_The task_. Nothing is needed except the lines below that run from the one with "dans la commune" through the one with "disponibilité. J'a…", repeated exactly.

_Source material_.
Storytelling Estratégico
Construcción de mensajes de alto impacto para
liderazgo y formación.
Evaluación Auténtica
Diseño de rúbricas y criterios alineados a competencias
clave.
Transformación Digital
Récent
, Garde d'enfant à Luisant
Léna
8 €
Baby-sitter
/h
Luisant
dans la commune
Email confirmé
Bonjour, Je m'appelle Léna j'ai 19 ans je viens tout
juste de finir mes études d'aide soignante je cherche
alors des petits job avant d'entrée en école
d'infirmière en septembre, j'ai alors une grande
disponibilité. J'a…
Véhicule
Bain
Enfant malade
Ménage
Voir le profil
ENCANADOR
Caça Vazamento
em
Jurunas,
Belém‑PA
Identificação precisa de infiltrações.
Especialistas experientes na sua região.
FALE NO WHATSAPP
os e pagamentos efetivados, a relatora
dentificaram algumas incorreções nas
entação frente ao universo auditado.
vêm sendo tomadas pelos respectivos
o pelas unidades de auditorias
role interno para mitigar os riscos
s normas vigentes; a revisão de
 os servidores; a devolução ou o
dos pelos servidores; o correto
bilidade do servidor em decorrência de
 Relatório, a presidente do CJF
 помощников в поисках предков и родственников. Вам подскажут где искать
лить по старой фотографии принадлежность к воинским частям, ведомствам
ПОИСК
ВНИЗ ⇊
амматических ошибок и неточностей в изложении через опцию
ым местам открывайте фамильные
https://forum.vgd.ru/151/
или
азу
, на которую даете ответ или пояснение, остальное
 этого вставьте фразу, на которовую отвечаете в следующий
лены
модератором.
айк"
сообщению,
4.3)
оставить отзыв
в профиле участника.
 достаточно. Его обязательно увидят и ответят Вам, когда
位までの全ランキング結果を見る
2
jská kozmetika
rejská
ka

_Solution to this problem_.
dans la commune
Email confirmé
Bonjour, Je m'appelle Léna j'ai 19 ans je viens tout
juste de finir mes études d'aide soignante je cherche
alors des petits job avant d'entrée en école
d'infirmière en septembre, j'ai alors une grande
disponibilité. J'a…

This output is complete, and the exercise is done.